Quelle forme prendra le projet ?
Je le pense surtout comme un projet de recherche, documentaire et expérimental. Je souhaite travailler sur cette nouvelle esthétique du voyage dans l’espace (ses héros, leur manière de tuer le temps), notamment en invitant des spécialistes du domaine spatial. Cette recherche fait également l’objet d’une résidence à l’Observatoire de l’Espace du CNES. J’aimerais la finaliser pour l’automne 2016.
La science fiction est-elle une référence importante dans votre travail ?
Tous mes projets sont en effet traversés par la science fiction. Celui-ci l’est peut-être de façon plus évidente puisqu’il a un rapport direct avec l’espace, mais, pour moi, la science fiction est avant tout une façon d’observer le monde et la société (en cela j’ai été très influencé par la lecture d’Ursula Le Guin). J’avais par exemple réalisé en 2010 Zaldiaren Orena (l’heure du cheval), un film avec un robot visitant le Pays Basque. Mon dernier film, Picasso Land, imagine quant à lui une planète dont la population aurait été inventée par Picasso.

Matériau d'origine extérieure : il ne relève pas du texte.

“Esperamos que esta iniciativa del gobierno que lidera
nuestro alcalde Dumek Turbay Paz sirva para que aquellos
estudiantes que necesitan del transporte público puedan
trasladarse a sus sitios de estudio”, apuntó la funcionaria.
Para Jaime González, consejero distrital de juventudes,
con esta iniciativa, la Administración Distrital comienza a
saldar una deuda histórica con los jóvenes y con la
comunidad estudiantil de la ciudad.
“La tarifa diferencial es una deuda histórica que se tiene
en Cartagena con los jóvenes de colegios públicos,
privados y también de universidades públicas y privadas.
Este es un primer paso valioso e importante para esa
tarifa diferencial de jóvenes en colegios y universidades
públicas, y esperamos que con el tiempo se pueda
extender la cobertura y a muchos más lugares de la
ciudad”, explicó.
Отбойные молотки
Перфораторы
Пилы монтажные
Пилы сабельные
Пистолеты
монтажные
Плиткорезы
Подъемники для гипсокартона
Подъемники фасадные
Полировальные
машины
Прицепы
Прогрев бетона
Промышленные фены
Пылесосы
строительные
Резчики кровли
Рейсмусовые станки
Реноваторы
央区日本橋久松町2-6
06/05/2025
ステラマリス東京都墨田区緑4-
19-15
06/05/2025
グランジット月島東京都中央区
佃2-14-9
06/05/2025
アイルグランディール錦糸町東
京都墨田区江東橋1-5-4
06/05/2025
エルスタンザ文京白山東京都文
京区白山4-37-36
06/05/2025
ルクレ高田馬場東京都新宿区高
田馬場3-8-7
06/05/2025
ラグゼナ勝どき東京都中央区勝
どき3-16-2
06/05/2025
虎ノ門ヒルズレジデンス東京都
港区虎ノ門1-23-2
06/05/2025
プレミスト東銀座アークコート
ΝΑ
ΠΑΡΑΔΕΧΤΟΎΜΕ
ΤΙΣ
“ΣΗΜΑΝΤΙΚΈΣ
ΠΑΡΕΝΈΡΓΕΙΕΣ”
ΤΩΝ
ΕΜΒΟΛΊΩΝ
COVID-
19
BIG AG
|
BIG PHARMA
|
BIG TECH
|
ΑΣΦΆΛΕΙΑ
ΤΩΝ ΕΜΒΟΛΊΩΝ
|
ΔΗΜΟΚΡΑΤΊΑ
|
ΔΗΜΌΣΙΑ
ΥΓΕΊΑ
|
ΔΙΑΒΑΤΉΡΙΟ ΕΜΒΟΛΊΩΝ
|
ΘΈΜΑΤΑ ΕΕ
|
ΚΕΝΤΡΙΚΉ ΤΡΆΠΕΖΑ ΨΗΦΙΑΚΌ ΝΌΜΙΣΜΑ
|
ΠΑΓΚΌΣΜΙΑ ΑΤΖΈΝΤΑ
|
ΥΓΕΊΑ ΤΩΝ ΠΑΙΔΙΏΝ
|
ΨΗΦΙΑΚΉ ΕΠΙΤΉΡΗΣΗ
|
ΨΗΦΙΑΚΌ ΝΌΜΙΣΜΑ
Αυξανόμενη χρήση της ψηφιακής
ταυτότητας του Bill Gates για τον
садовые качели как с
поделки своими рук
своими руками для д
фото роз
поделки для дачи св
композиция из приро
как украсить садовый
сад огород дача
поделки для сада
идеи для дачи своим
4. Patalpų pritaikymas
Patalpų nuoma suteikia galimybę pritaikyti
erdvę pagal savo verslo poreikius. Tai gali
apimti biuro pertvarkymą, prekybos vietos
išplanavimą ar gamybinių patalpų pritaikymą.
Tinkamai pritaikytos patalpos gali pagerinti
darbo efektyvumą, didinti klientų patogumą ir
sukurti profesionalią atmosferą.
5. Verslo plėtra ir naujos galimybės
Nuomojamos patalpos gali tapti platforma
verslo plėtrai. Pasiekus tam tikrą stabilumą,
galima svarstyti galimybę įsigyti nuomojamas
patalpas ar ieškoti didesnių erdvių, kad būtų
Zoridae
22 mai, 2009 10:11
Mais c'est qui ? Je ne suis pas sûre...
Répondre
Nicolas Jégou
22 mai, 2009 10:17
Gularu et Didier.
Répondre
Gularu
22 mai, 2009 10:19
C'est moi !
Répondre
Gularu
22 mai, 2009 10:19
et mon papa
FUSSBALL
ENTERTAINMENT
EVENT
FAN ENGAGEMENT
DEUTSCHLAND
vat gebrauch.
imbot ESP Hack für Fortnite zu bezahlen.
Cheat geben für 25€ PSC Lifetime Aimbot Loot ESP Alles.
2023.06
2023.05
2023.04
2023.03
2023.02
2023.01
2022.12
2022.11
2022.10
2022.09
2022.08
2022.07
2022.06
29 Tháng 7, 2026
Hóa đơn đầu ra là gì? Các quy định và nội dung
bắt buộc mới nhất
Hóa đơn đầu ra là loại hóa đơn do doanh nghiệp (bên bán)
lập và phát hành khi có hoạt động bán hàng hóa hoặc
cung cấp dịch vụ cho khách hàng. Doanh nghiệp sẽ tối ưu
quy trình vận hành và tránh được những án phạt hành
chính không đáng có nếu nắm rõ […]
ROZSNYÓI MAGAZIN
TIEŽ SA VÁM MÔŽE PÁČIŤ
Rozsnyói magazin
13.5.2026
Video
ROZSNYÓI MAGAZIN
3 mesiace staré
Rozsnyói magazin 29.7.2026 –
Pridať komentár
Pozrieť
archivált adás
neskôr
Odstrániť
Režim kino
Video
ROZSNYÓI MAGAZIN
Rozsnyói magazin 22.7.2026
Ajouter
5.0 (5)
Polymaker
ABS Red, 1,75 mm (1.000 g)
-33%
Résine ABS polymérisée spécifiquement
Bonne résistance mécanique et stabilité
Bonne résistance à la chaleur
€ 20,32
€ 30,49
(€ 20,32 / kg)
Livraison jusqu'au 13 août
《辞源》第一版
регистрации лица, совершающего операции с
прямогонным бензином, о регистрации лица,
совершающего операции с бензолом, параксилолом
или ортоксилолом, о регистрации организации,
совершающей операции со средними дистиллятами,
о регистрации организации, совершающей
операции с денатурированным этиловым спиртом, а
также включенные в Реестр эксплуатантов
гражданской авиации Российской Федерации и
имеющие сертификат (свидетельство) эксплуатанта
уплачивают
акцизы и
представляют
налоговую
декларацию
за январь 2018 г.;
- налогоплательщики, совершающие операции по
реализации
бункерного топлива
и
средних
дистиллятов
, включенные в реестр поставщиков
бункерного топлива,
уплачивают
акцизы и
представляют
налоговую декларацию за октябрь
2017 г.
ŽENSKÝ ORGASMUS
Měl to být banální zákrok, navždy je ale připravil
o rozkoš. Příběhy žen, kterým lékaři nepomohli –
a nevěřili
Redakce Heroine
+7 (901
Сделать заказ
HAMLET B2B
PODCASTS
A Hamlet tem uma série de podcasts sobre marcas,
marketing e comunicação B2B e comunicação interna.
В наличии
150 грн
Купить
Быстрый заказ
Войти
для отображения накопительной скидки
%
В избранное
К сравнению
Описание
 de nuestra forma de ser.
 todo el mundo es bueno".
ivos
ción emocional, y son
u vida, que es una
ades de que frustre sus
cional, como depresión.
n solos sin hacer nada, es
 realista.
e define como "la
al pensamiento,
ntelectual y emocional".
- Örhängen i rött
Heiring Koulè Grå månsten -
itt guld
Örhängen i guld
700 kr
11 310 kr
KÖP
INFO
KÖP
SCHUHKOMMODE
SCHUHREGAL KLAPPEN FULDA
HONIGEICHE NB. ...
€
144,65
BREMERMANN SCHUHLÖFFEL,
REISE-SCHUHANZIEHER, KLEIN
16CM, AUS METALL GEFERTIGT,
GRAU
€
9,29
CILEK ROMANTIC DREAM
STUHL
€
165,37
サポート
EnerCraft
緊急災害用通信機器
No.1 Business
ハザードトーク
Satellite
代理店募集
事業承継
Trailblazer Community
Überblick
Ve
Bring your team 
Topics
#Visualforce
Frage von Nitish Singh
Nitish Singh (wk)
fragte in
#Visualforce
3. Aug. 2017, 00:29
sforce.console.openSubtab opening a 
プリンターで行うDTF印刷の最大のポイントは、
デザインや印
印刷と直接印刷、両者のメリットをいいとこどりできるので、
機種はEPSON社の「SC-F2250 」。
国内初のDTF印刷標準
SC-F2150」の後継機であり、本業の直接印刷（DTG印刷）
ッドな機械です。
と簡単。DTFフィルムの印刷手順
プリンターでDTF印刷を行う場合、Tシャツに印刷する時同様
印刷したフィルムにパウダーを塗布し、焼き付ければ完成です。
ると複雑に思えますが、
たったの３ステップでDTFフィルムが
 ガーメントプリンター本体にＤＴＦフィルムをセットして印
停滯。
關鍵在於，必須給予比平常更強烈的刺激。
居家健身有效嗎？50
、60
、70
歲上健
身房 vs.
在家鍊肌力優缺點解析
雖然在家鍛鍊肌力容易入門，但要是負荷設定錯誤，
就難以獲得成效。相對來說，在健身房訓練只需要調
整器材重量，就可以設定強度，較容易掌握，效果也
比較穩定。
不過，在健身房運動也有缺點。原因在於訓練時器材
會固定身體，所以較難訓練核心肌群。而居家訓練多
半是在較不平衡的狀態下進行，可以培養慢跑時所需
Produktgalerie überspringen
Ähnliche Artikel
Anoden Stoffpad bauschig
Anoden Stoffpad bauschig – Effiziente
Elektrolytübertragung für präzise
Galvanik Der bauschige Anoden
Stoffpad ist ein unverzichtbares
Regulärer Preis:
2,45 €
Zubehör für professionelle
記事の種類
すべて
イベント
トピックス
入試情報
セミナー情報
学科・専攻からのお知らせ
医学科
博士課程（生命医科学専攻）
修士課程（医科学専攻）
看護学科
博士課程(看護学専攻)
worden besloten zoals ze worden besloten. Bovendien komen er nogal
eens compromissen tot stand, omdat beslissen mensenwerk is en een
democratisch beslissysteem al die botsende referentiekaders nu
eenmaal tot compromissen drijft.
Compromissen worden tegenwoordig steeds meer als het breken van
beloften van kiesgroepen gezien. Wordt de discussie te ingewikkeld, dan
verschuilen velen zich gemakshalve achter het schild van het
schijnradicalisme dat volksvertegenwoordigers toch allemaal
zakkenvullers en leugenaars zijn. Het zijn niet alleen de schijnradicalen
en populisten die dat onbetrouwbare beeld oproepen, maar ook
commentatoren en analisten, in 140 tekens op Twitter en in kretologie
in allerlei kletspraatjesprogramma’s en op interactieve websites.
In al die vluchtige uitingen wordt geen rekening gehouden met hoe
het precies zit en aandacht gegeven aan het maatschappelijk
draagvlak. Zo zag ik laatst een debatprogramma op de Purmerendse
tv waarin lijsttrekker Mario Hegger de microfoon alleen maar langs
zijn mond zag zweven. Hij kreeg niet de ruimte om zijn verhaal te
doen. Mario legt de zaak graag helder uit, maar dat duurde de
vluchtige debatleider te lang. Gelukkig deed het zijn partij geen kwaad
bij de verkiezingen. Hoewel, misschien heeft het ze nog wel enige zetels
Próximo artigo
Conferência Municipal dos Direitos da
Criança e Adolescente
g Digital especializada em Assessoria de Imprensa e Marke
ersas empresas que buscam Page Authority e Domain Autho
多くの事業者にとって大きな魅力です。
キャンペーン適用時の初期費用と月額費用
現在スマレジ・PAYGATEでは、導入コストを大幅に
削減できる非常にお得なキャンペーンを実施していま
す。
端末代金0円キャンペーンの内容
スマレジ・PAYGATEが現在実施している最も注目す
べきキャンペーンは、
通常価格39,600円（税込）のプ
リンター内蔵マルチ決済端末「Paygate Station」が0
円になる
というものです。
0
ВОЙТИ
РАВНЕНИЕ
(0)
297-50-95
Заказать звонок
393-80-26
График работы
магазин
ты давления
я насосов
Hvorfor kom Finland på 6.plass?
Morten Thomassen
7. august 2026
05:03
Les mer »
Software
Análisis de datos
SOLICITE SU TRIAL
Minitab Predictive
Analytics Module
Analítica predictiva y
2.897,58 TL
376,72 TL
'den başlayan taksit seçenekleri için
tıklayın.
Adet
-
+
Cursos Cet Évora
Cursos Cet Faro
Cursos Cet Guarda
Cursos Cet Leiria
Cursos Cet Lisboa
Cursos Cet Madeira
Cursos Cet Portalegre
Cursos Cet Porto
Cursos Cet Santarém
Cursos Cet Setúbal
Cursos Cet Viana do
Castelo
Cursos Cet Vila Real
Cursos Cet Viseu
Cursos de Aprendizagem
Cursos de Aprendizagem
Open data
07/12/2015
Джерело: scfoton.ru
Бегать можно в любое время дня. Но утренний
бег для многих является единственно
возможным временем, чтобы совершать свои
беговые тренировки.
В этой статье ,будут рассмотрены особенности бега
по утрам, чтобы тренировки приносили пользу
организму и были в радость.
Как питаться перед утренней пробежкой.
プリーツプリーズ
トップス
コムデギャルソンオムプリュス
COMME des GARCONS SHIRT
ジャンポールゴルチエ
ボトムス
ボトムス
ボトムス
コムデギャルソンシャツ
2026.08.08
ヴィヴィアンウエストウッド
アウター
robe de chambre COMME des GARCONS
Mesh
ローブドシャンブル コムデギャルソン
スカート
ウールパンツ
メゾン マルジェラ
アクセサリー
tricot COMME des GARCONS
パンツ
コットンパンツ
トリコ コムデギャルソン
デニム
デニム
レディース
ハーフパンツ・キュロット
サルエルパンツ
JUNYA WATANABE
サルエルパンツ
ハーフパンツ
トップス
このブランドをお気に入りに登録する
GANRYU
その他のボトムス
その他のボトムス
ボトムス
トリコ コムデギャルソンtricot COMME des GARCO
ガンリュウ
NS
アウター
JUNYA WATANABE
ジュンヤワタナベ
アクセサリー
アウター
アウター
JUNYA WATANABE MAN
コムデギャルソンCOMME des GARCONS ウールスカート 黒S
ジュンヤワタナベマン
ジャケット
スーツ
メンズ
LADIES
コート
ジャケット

Le film Picasso Land, justement, actuellement présenté au Confort Moderne, à Poitiers, a été réalisé pour l’exposition « The Averty Show » consacrée à Jean-Christophe Averty. De quoi s’agit-il ?
L’un des points de départ de Picasso Land est une nouvelle de science fiction que j’ai écrite pour le dernier numéro de la revue Initiales, consacré à Averty. J’imaginais que je travaillais avec lui à la conception en 3d de Parade, le ballet d’Erik Satie et Jean Cocteau que Averty a adapté à la télévision. Picasso en avait conçu les costumes et la scénographie. Je me suis intéressé aux manières qu’avait Averty de jouer avec des références culturelles de l’histoire de l’art, la culture populaire ou la littérature. A la place de véritablement réaliser cette nouvelle version de Parade (cela ne me semblait plus nécessaire), j’ai cherché un biais pour appréhender l’œuvre de Picasso. Je voulais retrouver un étonnement vis-à-vis de ses formes et figures. J’ai donc commencé à modéliser en 3d ses personnages, ce qui impliquait notamment la nécessité d’en inventer l’envers. J’aime beaucoup la façon dont Picasso déjouait, ou déplaçait, les systèmes et les automatismes, j’ai essayé de construire le film comme ça. J’ai ensuite travaillé avec un danseur, Yaïr Barelli, dont j’ai capté les mouvements, pour faire bouger ce petit peuple.
http://www.youtube.com/watch?v=k-kCL651r2c
Picasso Land, extrait, 2015
A la façon de Picasso Land, chacun de vos films en 3d semble être l’occasion d’imaginer et de construire un nouveau monde aux propriétés singulières. Dans Animal Glisse par exemple, il s’agit d’une étendue d’eau que les personnages tentent de surfer…
Le monde de Animal Glisse tend vers une abstraction, il n’a pas vraiment de limites distinctes. Le film est inspiré de ma propre expérience de surfeur débutant. Je voulais retranscrire l’absence de points de repères, la désorientation mais également cette atmosphère particulière, le fait que l’on passe plus de temps à attendre, ou à ramer pour se repositionner, qu’à prendre des vagues… Je trouve intéressant de revisiter une situation réelle, vécue, avec une technique où tout est construit. Déjà, dans mes premiers films en 3d, je cherchais à filmer ces territoires totalement fabriqués et calculés avec le regard d’une caméra amateur ou documentaire, et donner l’impression que ces actions n’étaient pas préméditées.